Back inside, the brothers were being led through half a dozen ad hoc rites meant to cement their fealty to the brotherhood. They gave speeches while a sweeping Hans Zimmer soundtrack played. (This time, it was from Gladiator; over the previous three days, the staff had played selections from The Dark Knight for dramatic effect.) They received gifts of Ka-Bar knives—the US Marine Corps’ standard-issue fighting knife—emblazoned with Garrett’s full name.
Then the men sat in two columns face-to-face, clasping hands as if about to arm wrestle, and completing the phrase, “Brother, the power I see in you …” They did this with every man in turn. Brother, the power I see in you is your newfound devotion to your family. They rotated clockwise like the teeth on a chain saw. Brother, the power I see in you is a commitment to love and honor every person you come across. The Week’s last tears caught the candlelight as they streaked down faces. Brother, the power I see in you is the power to keep me walking the right path.
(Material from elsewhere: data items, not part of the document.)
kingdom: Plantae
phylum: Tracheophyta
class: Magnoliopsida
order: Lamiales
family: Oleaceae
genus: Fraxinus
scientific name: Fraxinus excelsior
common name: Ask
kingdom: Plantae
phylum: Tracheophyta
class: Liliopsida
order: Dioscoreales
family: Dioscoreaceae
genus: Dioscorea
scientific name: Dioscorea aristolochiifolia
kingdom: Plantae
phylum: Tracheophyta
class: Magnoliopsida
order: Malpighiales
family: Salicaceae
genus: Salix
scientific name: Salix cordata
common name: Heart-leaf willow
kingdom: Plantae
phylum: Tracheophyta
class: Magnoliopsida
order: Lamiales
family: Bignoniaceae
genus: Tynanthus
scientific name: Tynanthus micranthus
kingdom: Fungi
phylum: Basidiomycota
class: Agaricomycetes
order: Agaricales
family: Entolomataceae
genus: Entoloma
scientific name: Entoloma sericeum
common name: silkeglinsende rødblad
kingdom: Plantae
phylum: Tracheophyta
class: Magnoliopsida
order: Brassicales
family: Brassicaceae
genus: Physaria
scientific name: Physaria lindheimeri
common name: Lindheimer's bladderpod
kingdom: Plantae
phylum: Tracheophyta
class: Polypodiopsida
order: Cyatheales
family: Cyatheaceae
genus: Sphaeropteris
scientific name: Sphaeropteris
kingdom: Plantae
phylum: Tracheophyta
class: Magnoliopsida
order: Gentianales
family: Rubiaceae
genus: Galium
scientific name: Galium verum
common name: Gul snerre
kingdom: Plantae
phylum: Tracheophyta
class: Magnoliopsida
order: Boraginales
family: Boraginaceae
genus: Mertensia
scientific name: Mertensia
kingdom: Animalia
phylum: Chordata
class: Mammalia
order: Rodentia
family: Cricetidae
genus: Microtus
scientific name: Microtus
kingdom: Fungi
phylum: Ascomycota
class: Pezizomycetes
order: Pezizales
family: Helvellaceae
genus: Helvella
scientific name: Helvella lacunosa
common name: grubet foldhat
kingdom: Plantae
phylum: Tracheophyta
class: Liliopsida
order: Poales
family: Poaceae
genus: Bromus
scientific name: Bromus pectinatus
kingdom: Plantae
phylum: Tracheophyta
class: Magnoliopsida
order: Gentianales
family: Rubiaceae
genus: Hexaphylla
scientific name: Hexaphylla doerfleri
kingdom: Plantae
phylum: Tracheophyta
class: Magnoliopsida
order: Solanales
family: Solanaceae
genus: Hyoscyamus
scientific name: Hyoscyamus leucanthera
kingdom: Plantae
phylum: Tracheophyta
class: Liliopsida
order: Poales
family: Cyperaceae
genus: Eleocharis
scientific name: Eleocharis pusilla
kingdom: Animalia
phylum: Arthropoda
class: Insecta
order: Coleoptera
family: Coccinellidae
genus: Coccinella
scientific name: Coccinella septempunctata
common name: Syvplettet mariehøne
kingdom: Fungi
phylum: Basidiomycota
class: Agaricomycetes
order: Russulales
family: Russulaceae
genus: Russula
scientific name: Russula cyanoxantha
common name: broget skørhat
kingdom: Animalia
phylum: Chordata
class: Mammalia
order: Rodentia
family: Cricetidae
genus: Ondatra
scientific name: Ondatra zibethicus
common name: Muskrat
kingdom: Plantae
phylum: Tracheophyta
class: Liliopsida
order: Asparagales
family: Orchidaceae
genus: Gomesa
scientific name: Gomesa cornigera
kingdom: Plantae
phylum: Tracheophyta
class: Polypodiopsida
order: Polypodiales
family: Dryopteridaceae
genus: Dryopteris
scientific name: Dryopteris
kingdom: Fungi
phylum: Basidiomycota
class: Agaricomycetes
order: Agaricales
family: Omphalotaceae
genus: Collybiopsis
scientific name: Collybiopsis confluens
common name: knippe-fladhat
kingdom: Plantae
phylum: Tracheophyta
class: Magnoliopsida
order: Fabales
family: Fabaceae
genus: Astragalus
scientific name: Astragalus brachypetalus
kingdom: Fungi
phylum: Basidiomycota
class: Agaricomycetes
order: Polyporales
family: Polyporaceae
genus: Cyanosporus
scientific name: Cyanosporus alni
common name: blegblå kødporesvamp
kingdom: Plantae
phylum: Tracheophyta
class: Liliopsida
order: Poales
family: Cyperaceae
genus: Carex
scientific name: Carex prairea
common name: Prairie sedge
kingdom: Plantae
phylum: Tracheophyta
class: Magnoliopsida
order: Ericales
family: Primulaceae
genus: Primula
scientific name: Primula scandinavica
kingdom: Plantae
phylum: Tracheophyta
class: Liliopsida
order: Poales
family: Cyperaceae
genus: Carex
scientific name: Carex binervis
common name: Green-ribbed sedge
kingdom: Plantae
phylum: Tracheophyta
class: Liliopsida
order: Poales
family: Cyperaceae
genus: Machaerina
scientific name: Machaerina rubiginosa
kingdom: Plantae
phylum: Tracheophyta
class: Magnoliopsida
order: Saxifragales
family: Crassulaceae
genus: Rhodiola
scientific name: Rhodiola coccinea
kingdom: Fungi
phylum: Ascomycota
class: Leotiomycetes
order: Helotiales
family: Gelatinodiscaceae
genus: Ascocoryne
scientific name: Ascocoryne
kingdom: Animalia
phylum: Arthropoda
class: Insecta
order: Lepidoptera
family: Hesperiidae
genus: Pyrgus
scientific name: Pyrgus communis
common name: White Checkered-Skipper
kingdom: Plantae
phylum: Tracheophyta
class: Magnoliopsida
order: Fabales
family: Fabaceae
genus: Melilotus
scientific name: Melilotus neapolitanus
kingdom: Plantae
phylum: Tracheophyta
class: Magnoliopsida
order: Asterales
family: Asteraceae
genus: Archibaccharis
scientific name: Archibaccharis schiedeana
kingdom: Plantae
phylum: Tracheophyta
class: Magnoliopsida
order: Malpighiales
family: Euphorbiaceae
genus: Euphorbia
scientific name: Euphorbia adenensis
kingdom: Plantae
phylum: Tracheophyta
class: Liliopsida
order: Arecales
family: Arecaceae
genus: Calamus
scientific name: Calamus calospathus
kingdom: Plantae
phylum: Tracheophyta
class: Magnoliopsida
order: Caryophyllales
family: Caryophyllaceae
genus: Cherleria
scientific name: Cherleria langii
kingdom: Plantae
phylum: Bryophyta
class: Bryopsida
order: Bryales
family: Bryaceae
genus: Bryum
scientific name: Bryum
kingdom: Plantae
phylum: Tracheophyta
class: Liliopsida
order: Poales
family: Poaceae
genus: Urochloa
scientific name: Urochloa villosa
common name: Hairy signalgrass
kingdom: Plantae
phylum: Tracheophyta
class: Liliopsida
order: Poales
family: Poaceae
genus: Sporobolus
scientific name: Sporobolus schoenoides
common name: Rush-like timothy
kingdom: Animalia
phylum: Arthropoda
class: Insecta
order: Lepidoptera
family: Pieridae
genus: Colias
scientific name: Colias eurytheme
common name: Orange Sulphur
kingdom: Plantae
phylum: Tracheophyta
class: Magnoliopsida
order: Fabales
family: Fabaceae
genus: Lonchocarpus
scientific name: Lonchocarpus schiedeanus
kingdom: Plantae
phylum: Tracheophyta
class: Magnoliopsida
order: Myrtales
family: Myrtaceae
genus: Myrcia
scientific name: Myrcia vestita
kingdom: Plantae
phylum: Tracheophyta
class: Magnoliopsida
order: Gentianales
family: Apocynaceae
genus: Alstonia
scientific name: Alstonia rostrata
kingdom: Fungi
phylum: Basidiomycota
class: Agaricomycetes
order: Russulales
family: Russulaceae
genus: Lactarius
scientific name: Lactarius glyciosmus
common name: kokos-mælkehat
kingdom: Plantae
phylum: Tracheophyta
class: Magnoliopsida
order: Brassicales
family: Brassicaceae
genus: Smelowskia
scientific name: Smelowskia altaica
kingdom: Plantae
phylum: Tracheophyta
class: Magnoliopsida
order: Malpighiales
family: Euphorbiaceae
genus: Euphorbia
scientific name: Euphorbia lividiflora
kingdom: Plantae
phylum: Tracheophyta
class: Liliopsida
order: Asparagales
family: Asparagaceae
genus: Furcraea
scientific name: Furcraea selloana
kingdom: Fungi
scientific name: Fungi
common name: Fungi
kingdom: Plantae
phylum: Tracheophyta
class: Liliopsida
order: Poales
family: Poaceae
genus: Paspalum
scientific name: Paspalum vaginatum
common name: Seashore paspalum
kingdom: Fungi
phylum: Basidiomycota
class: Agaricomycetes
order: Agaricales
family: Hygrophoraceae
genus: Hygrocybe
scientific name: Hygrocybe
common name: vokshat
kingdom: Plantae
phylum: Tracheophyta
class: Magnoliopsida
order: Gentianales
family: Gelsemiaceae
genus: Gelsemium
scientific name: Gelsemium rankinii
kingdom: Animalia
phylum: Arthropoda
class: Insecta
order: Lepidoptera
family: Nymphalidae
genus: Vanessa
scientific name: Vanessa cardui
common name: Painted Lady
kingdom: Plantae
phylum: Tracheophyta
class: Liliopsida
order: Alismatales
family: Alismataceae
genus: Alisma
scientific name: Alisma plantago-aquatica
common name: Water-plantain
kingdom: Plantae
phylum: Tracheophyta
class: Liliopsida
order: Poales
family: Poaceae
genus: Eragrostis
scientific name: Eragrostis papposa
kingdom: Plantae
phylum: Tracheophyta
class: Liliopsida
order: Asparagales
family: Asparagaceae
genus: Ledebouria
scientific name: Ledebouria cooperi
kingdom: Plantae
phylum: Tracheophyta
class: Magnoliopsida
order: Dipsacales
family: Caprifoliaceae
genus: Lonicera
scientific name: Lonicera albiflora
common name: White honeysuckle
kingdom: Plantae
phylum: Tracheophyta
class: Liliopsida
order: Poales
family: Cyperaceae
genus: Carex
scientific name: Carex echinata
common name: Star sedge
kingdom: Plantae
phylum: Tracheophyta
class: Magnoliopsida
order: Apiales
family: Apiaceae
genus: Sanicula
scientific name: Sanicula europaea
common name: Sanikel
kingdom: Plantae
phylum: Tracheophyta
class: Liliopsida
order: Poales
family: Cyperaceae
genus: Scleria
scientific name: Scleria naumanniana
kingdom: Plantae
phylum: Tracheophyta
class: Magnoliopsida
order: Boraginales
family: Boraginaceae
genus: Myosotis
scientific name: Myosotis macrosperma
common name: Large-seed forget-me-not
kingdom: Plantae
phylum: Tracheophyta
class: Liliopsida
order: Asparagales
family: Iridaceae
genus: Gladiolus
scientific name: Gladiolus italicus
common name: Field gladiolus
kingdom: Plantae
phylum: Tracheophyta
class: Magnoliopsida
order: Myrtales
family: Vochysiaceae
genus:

And all of that other bullshit—the advanced-interrogation techniques, the coercive culty shakedown—I could overlook all that in this moment. What Warrior Week gets right is the simple fact that masculinity is conferred. It is bestowed or withheld by the community of men around you who are always watching, weighing, judging. No one becomes a man; one is deemed a man by one’s peers—meaning masculinity is something that can be revoked at a moment’s notice. Meaning, too, that it is incredibly important who your confreres are. Or, as Warrior’s literature puts it, “You become who you associate with, period.”
Women give birth to boys, the old saw goes, but men give birth to men. And these guys were attempting to do at least that. Counts for something, does it not?